Thursday, 14 February 2013

Gulliver's Travels

Very quickly, for anyone who may be interested, I've Lulued up a paperback collection of the first five years of these reviews - all added with more better grammar, and including a few I held back from posting for fear of pissing people off. It costs a fortune from my Lulu page - for which you should find a link on the right - and is shamelessly hawked at greater length here.

Now, returning to our regular programming, by special request, from December 2010:

Jonathan Swift Gulliver's Travels (1726)
Fuck! Can't believe it's taken me so long to get around to this one. I was expecting something within the range of worthy but dry and far too long, or at best moderately entertaining, but... wow! I can see why this is considered a classic and continues to inspire adaptations nearly three-hundred years later, albeit adaptations which miss the point and present it as a story about teeny tiny people whilst ignoring the other three quarters of the book with its giants, airborne islands, and talking horses. And the poo and wee, lots of pooing and weeing here.

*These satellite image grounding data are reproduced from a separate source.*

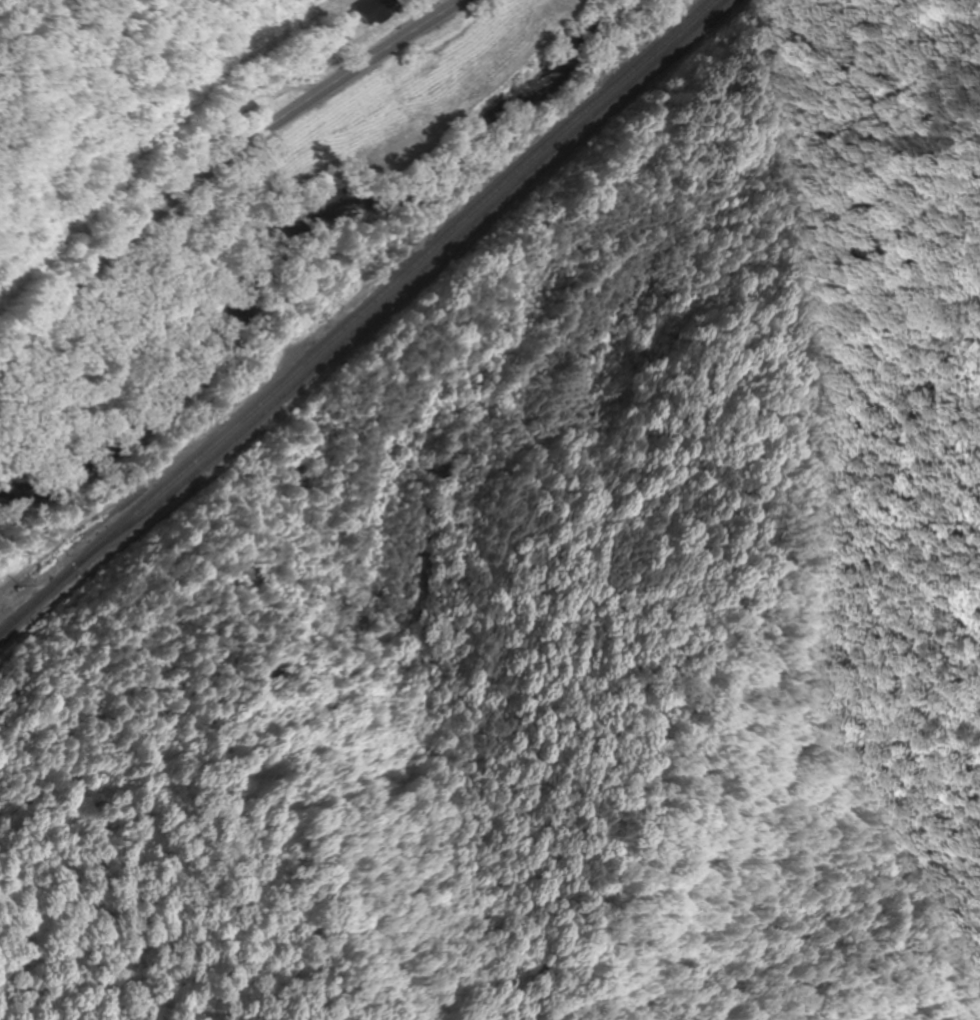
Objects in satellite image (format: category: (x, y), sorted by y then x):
building: (378, 10)
building: (242, 106)
road: (216, 164)
river: (290, 226)
railway: (354, 319)

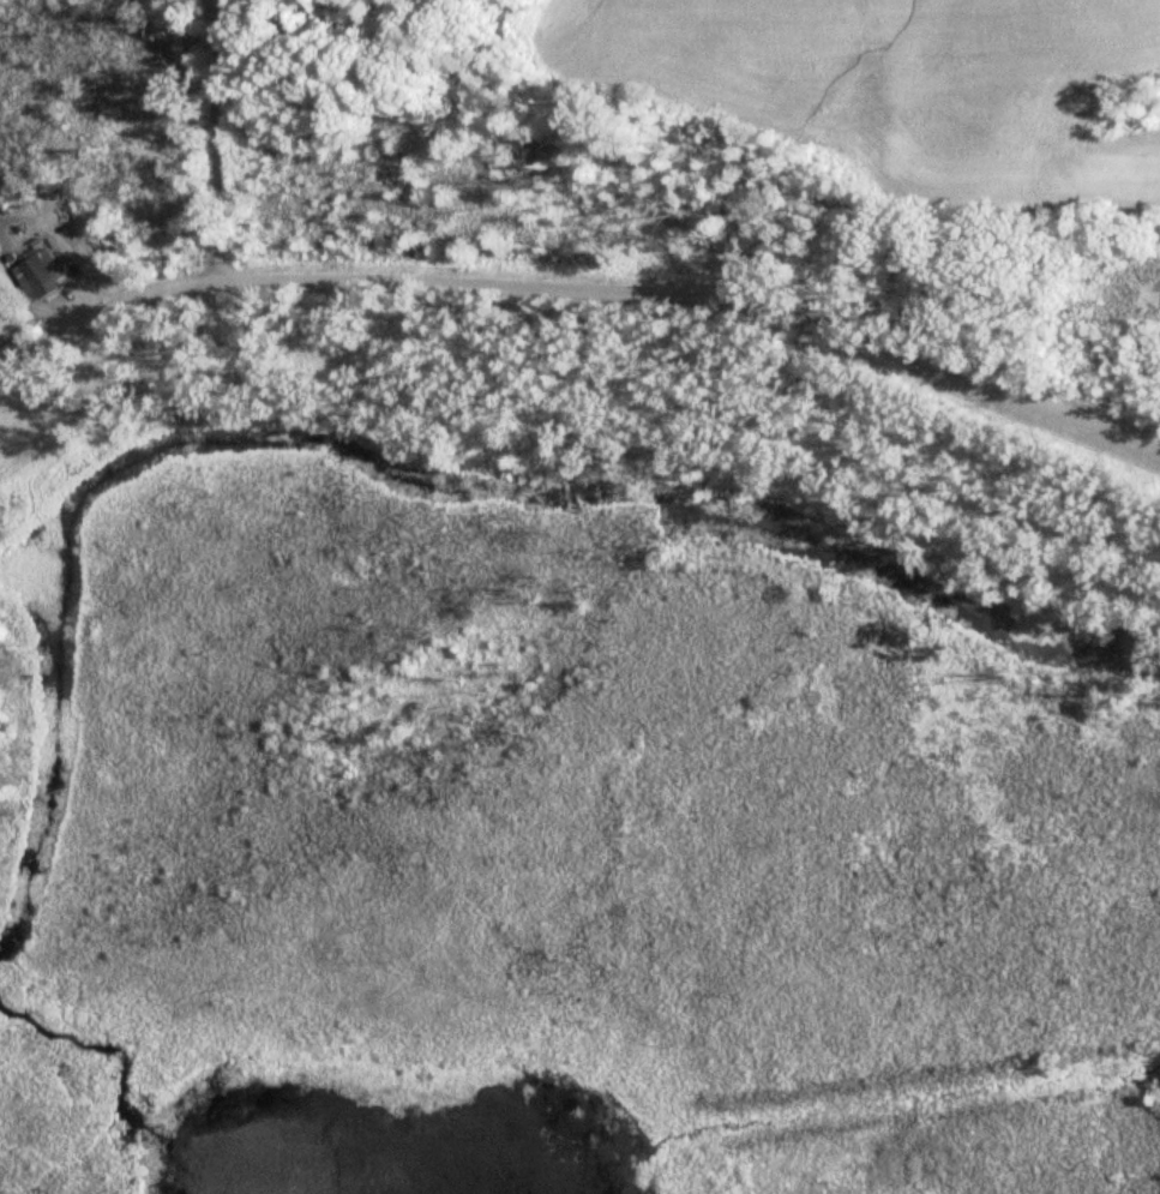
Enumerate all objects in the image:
road: (217, 139)
building: (37, 273)
road: (581, 289)

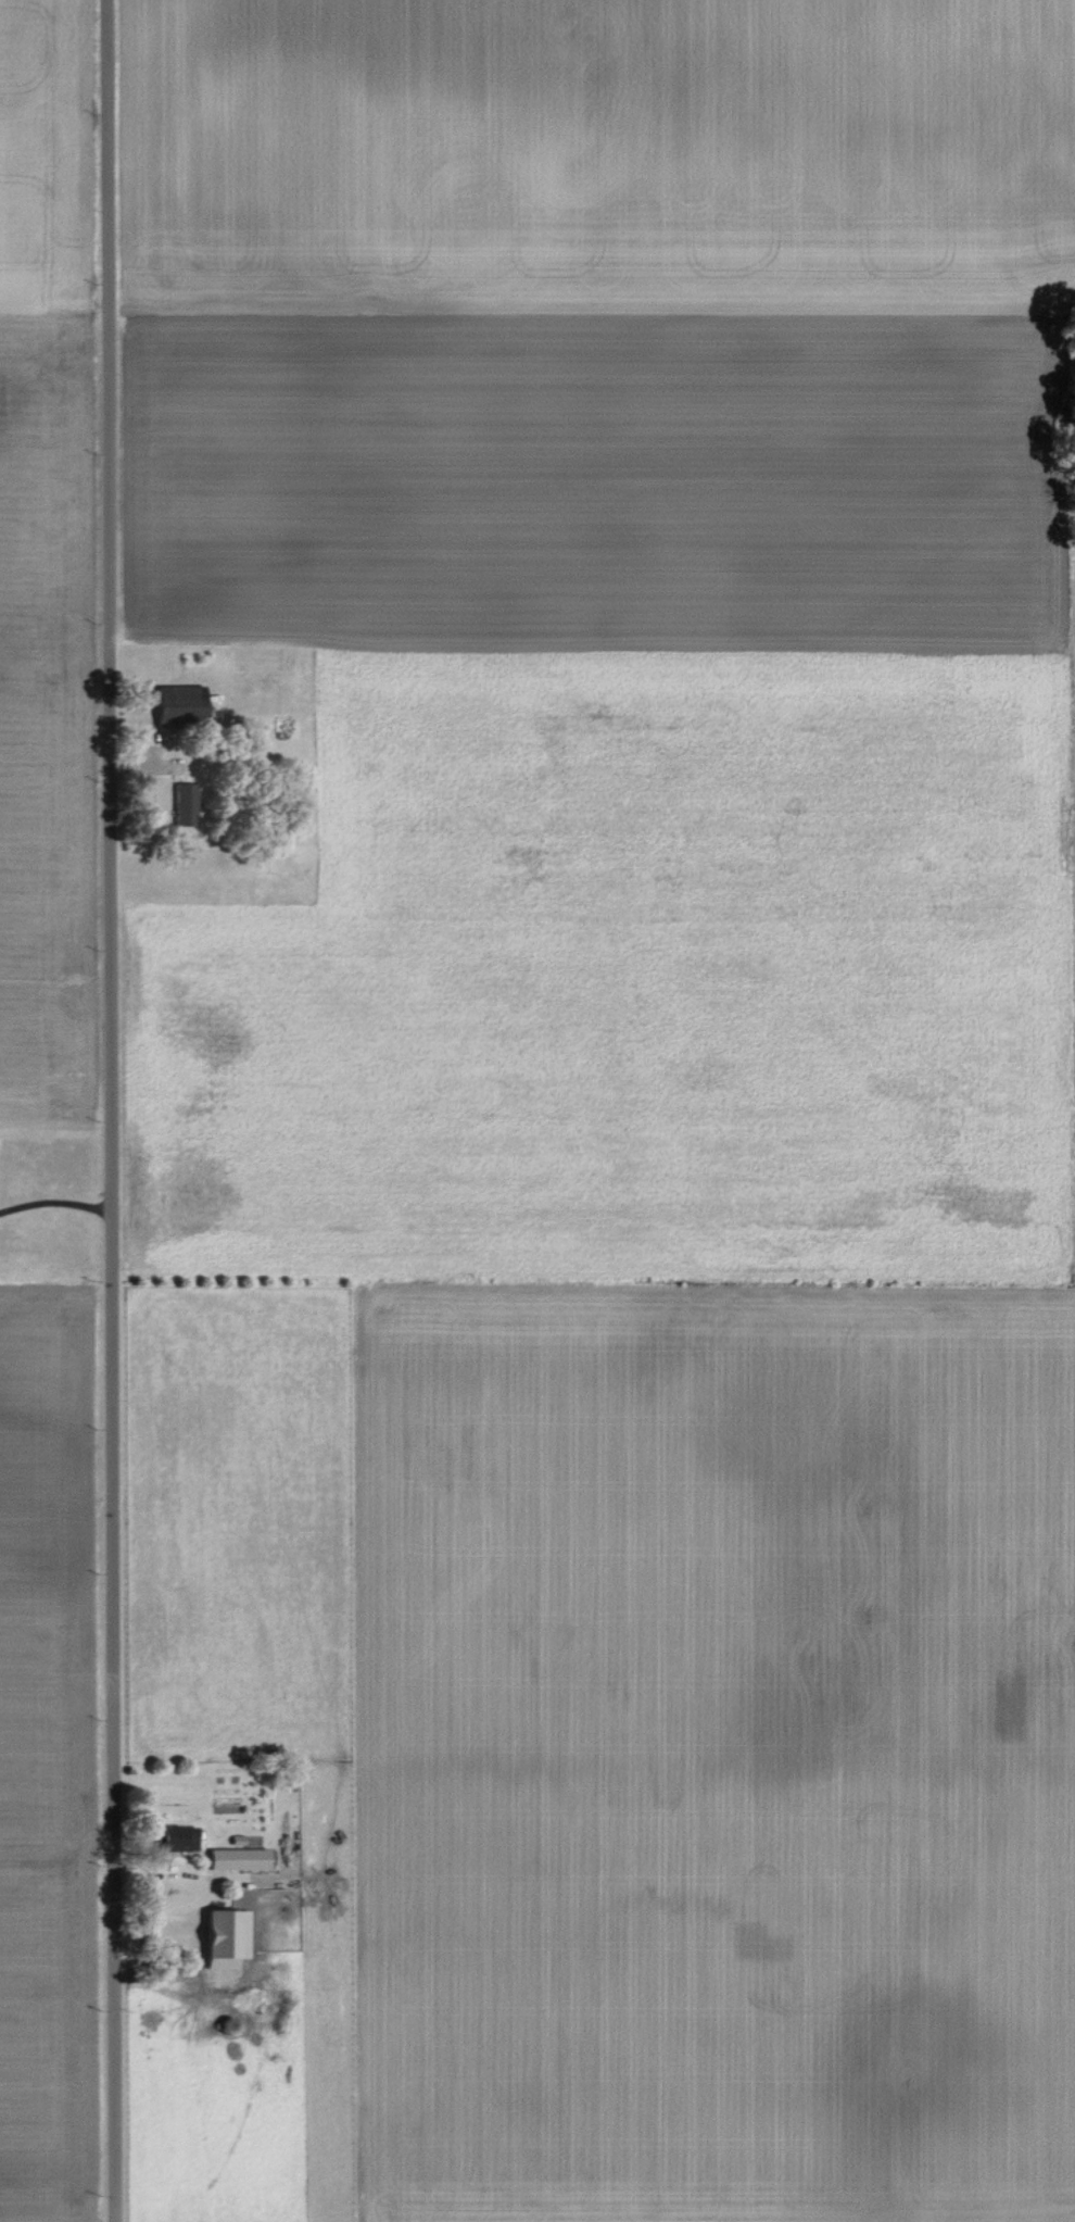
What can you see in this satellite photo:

It's a satire, and possibly one of the most sarcastic things I've ever read (I present this as a virtue by the way) and despite the talking horses and so on, it's also utterly convincing. For one moment the nerd in me considered that Gulliver may have breached some sort of dimensional rift and found himself alternately expanded to giant size in Lilliput or shrunk when in Brobdingnag (seeing as plants, animals and even weather conditions of those places are consistent to the native rather than the visitor), but then I realised I was missing the point.

Gulliver encounters at least four alien cultures wherein the excesses of human society, government, and progress are pushed to the point of absurdity, but human society, government, and progress being what they are, the absurdity remains plausible even at the lengths to which Swift took his creations. It's basically a great big four volume fuck off to everything that's stupid (in addition to satirising earlier, more earnest travel narratives) done with razor sharp wit, pornographic attention to detail, and plenty of bodily functions. Can't remember if the first instance of the latter is where the Lilliputians are obliged to dispose of one of Gulliver's turds with wheelbarrows, or if its the incident wherein he saves the Queen from burning to death by urinating upon her house; but the latter is the more pertinent seeing as it leads to Gulliver's exile; although the law demands that he submit to being blinded as punishment for taking a leak in public, regardless of the regal life saved by that act. It's bureaucracy gone mad. You couldn't make it up etc. etc...

The satire is gently introduced, piece by piece with a nudge and a wink, building up to Spinal Tap levels of parody when Gulliver arrives in Laputa, an island floating above the earth inhabited by a people whose science is so far advanced as to be entirely pointless: the pig method of ploughing a field by burying acorns and relaxing whilst the beasts turn the soil in search of food (presently requiring a lot more work than just ploughing it in the first place but the Laputans are convinced the method will one day prove worthwhile); the scientist busily attempting to separate turds into their constituent parts so as to reclaim the food that has been eaten. By the time Gulliver arrives in the land of the thoroughly civilised Houyhnhnms, he's clearly had enough of human society as mercilessly parodied in the preceding pages, and happily succumbs to Stockholm syndrome amongst this race of talking horses. Unfortunately, to the Houyhnhnms, Lemuel Gulliver is not much more than a civilised Yahoo, Yahoos being the brutish primal humans which plague their society and express displeasure by producing turds.

Being a classic, anything I may say about this book is probably irrelevant, but it's slightly shocking to realise that pretty much everything Swift was taking the piss out of is still with us only more so. Reading this actually reminded me of hearing Never Mind The Bollocks for the first time. Still relevant and still phenomenal.